Thursday, December 22, 2011
Happy Winter Solstice
Today is the shortest day of the year. Starting tomorrow, the days begin to get a little longer and a little bit brighter. Winter has not really even arrived yet in New England, but no matter how bad this winter gets, spring will come again. Yesterday I was driving through town and saw a bumper sticker that said, "Christianity has pagan DNA." I have no idea how the driver of the car feels about Christianity, but the bumper sticker made me smile. It is true of course. The question is, what does it mean?
My family has an annual tradition of attending The Christmas Revels, which is billed as a celebration of the winter solstice. It is a wonderful mix of music and dance and theater but it is also a recognition of the ways that the solstice is intertwined with Christian tradition. Or, if you will, of how Christianity has pagan DNA.
This is not an appealing thought to all Christians. The Puritans of New England certainly were not happy with Christmas reveling, which led them to ban Christmas in Boston when they had the chance. For the Puritans, Christmas was a bit too much "Church of England" and it carried with it way too much wassailing. But mostly they didn't consider December 25 to be the "birthday" of Jesus.
I remember one day when I was a young campus minister, a student knocked on my door. He had learned in one of his classes that Christians had taken over the Roman festival of Saturnalia and set December 25 as Christmas Day--and the professor had told the class that Jesus was not really born on that day. He couldn't believe that and came to me looking for reassurance. I told him that his professor was right, and that there was no evidence to support December 25 as Jesus' birthday. He was devastated. I didn't know what to say. But he found words before I did. "I cannot accept that," he told me before leaving my office, never to come by again. "I choose to believe that since Jesus had to be born on a certain day, that it could have been December 25 and that when the Church settled on that date they must have been guided by the Holy Spirit in setting it."
For my own part, what the Incarnation means is that God has come into the world, into a particular time and place. Choosing this time of year to celebrate that birth--of the Light coming into the world, makes great theological sense, even if it is not historically "accurate." (Although I have sometimes wondered how my theology of Christmas would be turned upside down if I lived in the southern hemisphere; but that is surely another post for another time!)

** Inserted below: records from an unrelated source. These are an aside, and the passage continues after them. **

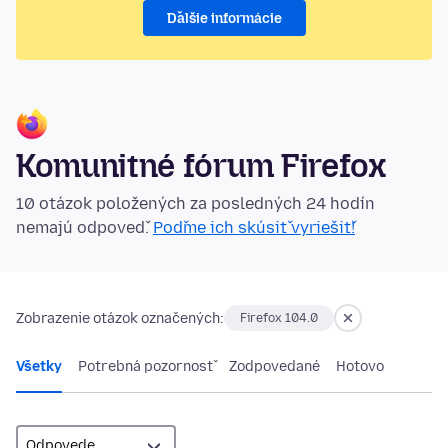
Ďalšie informácie
Komunitné fórum Firefox
10 otázok položených za posledných 24 hodín
nemajú odpoveď.
Poďme ich skúsiť vyriešiť!
Zobrazenie otázok označených:
Firefox 104.0
Všetky
Potrebná pozornosť
Zodpovedané
Hotovo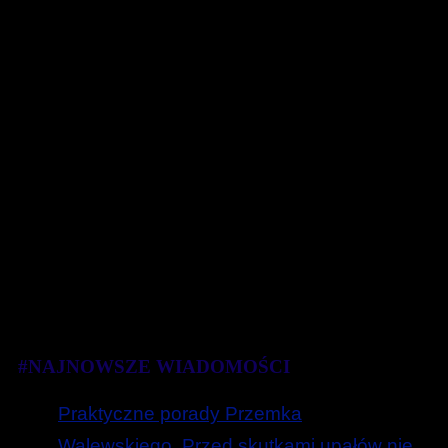
#NAJNOWSZE WIADOMOŚCI
Praktyczne porady Przemka
Walewskiego. Przed skutkami upałów nie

As the gospel spreads, it must take hold in different cultures or die. What I love about The Revels is that you see how this Christian story of the dear savior's birth is like a seed that grows differently in different soils: when the birth of Jesus encounters Russian Orthodox culture, or a French fishing village in the sixteenth century, or Victorian England or Appalachia it births something new and wonderful. When that happens the story is told again, in song and dance and the birth of new "traditions." So, too, with us: as the birth we celebrate in just a few days takes hold in us. Our "traditions" are not merely rigid repetitions of an unchanging past, but joyful surprises of the gift of God-with-us--in this time and place.
My student friend, and the Puritans, may be right to have worried about wanting to keep their story "pure." There is always a danger of the gospel being consumed by or overwhelmed by the culture's own narratives. On the other hand, to keep the story as "our own" runs counter to the whole point; or so it seems to me. Christ comes into this world because God so loves the world (not only the Church.) This birth is good news precisely because it leads to so many diverse traditions and customs as it takes hold in this great big world. The key is to be discerning, but if Christmas means anything at all it is that God has taken to the streets--not just our houses of worship.
For this Christian, at least, there is no shame in honoring our pagan DNA! It leads us, I think, to remember that many people are seeking the light in what oftentimes feels like a dark world. When the power goes out, you can curse the darkness or you can light a candle. You don't even need to be a person of faith to get that.
This month of December offers us a season of holy-days as many other people of faith celebrate festivals of light, including our Jewish friends lighting those miraculous Menorah candles this week. As a Christian, I embrace the many connections--past and present--that allow the story of Christ's Incarnation to be told in many different and creative ways. And am happy to tip the hat to our pagan roots on this day of the winter solstice.